Working as a teacher for almost 20 years and having a child of my own, I know that raising kids can’t be done alone, especially in those early years of a child’s life. I was fortunate to find a preschool next door to the middle school where I taught and to see how my son thrived in a safe, loving environment where he developed the necessary skills to prepare for him for kindergarten and beyond.
Unfortunately, the rising costs of child care, housing, health care and other living costs mean many children and families in Alameda County are missing out on the quality child care and early education that are critical to toddler, student and family well-being. Just 44% of Alameda County’s children are entering kindergarten ready for school. Many families are spending more on childcare than the cost of college tuition. And more than 7,000 children in our county are waiting for a spot in a safe, affordable, child care and early education program.
The child care and early education crisis has teachers across Berkeley alarmed and ready to take action. We know access to quality early education is vital in the first five years of a child’s life when 90% of brain development occurs. We see how children who miss out on those early foundational years of development and learning struggle in the classroom. The equity gaps that start early only widen in our education system.
Educators also witness firsthand how access to quality child care allows parents to find stable jobs that make it possible for them to be more involved in their child’s education and development. As many parents are spending 25% of their incomes on childcare and struggling to make ends meet, it creates stress for the whole family and for many of our students.
This is why I support Measure A, and why the Berkeley Federation of Teachers has endorsed this June 5 measure that will expand access to childcare and pre-school for low and middle-income families across the county. Measure A is projected to generate $140 million per year to help us enroll thousands of children ages 0 – 5 in child care and preschool. It will enhance early education programs to meet unique needs of communities and address socio-economic disparities. It will also help us retain and recruit the quality childcare workers we need to educate our children and help these professionals live, work, and serve in our community.

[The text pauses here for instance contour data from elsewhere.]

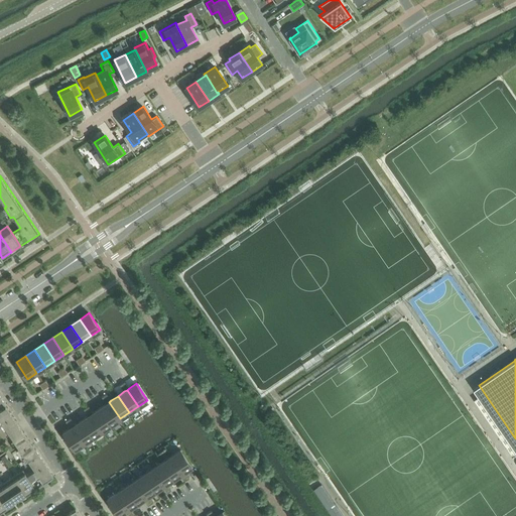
[(106,403),(100,408),(111,425),(120,418),(109,402),(106,403)]
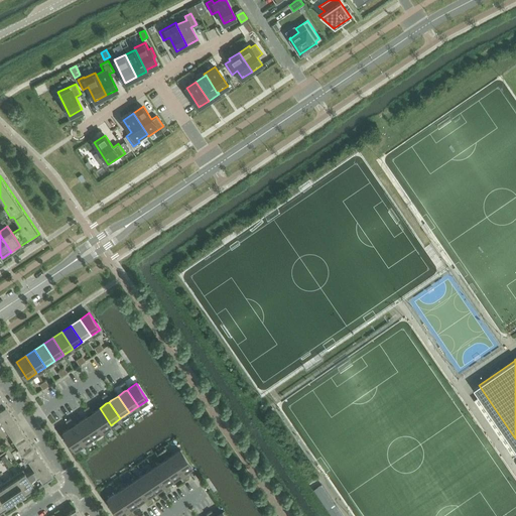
[(7,406),(0,410),(0,421),(9,435),(21,427),(18,422),(17,420),(15,418),(14,417),(14,416),(12,413),(7,406)]
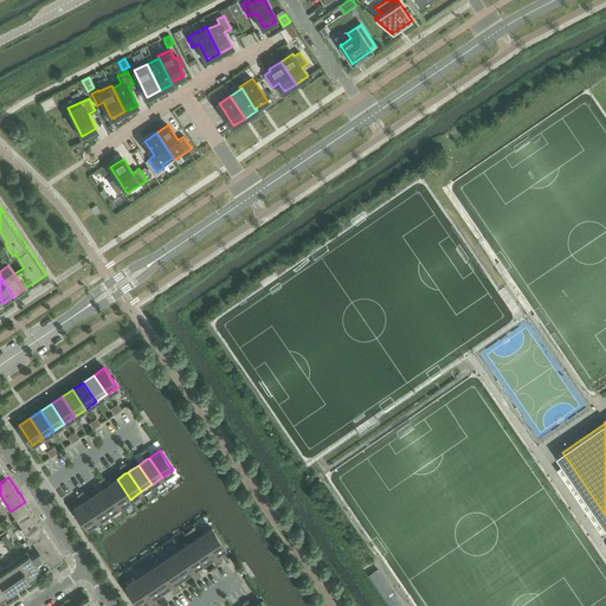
[(109,484),(107,487),(120,507),(130,500),(117,479),(109,484)]
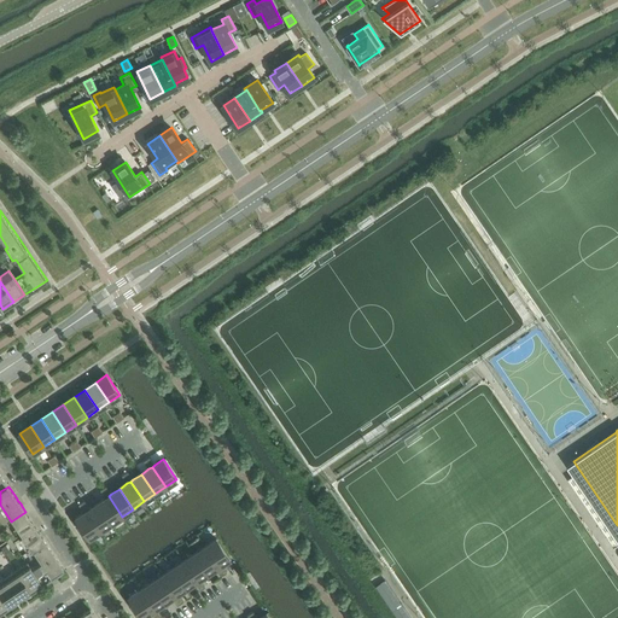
[(105,497),(98,503),(111,524),(122,517),(109,496),(105,497)]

My child may long be out of those 0-5 years but as I think about another school year wrapping up and the many Alameda County toddlers who could be transitioning into preschool, pre-K or kindergarten in the coming months, I know we must work together to ensure they get the best start on their educational paths. Let’s invest in our children, our community and education system now. We can do this by voting YES on Measure A and ensuring all children have access to safe, quality child care and early education.